● **Acción requerida**
Copia sin cambios el fragmento del texto sobre la política fiscal de Pedro Sánchez que empieza con las palabras "La intervención parlamentaria" y acaba con "anterior presidente Rajoy.".

● **Extracto de página**
********
La intervención parlamentaria del presidente del Gobierno, Pedro Sánchez, tan esperada como clarificadora, ha servido para poner negro sobre blanco las prioridades de política fiscal del nuevo Ejecutivo salido de la moción de censura. En este sentido, el presidente Sánchez ha enseñado las líneas fundamentales, las cuales pueden clasificarse de dos formas: por un lado, continuista en materia de gasto público y rupturista en materia de ingresos con respecto a la política fiscal del anterior presidente Rajoy.
Así, el presidente Sánchez no solo aplicará con fruición el Presupuesto hoy vigente diseñado por el Gobierno del PP, sino que además irá más allá en materia de gasto sin haber siquiera soslayado la imperiosa necesidad de reformar el sistema de financiación autonómica. Relajar el objetivo de déficit público para las comunidades autónomas no es cambiar el sistema que ya en 2014 debería haber sido reformado, sino todo lo contrario, es complicarlo aún más, alimentando las pretensiones de gasto de los gobiernos regionales a menos de un año para las elecciones municipales y autonómicas de mayo de 2019. Aunque dos décimas de PIB puedan parecer poco, es sin duda un lujo que España no debería haberse permitido, más aún cuando el Banco Central Europeo (BCE) deje de comprar deuda pública española a finales de este año y se empiecen poco a poco a normalizar las primas de riesgo de las economías de la eurozona.
********
● **Datos registrados**
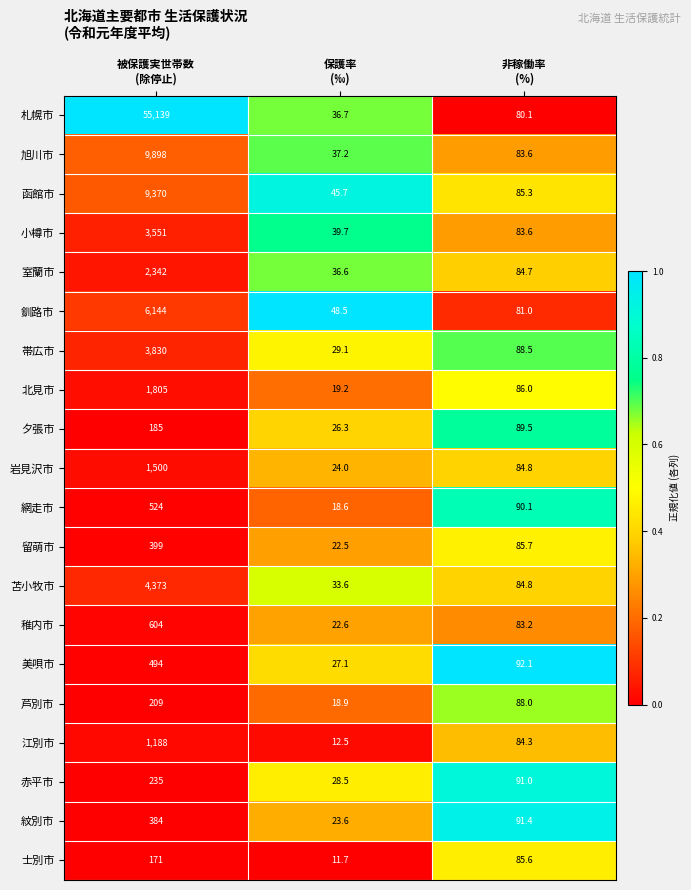

What is the greatest value displayed?

55139.0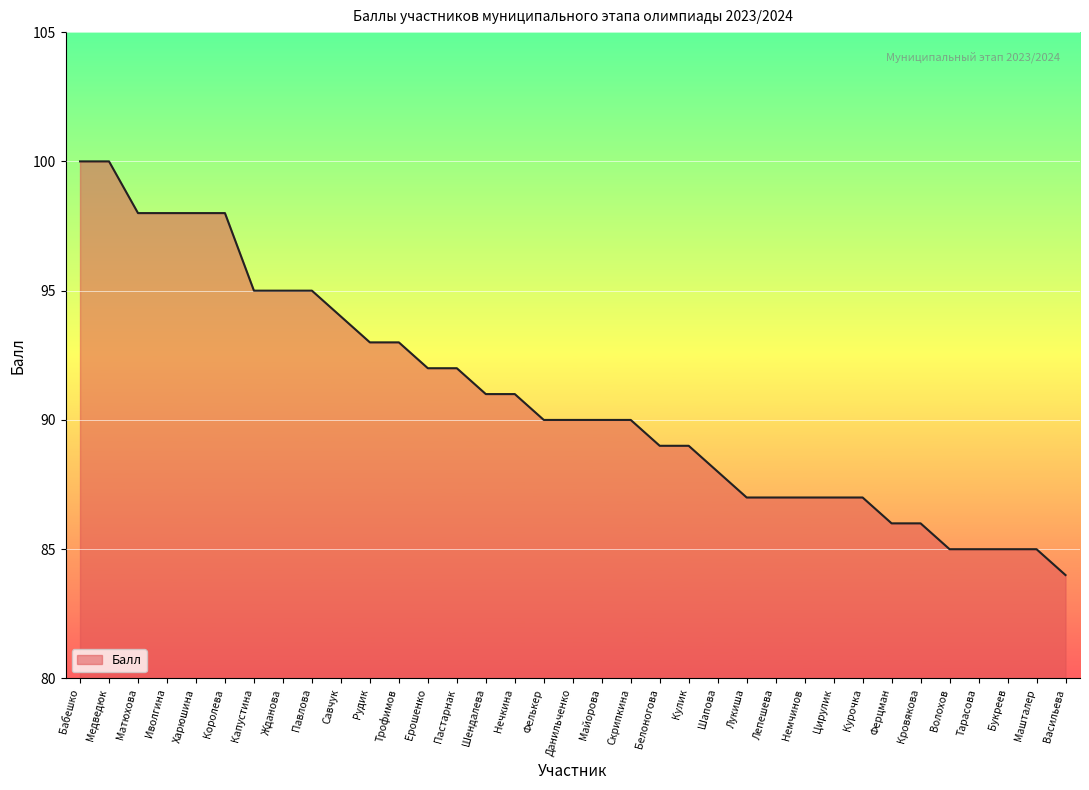

True or false: the data shows 45 at Нечкина.

False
********
● **Respuesta**
La intervención parlamentaria del presidente del Gobierno, Pedro Sánchez, tan esperada como clarificadora, ha servido para poner negro sobre blanco las prioridades de política fiscal del nuevo Ejecutivo salido de la moción de censura. En este sentido, el presidente Sánchez ha enseñado las líneas fundamentales, las cuales pueden clasificarse de dos formas: por un lado, continuista en materia de gasto público y rupturista en materia de ingresos con respecto a la política fiscal del anterior presidente Rajoy.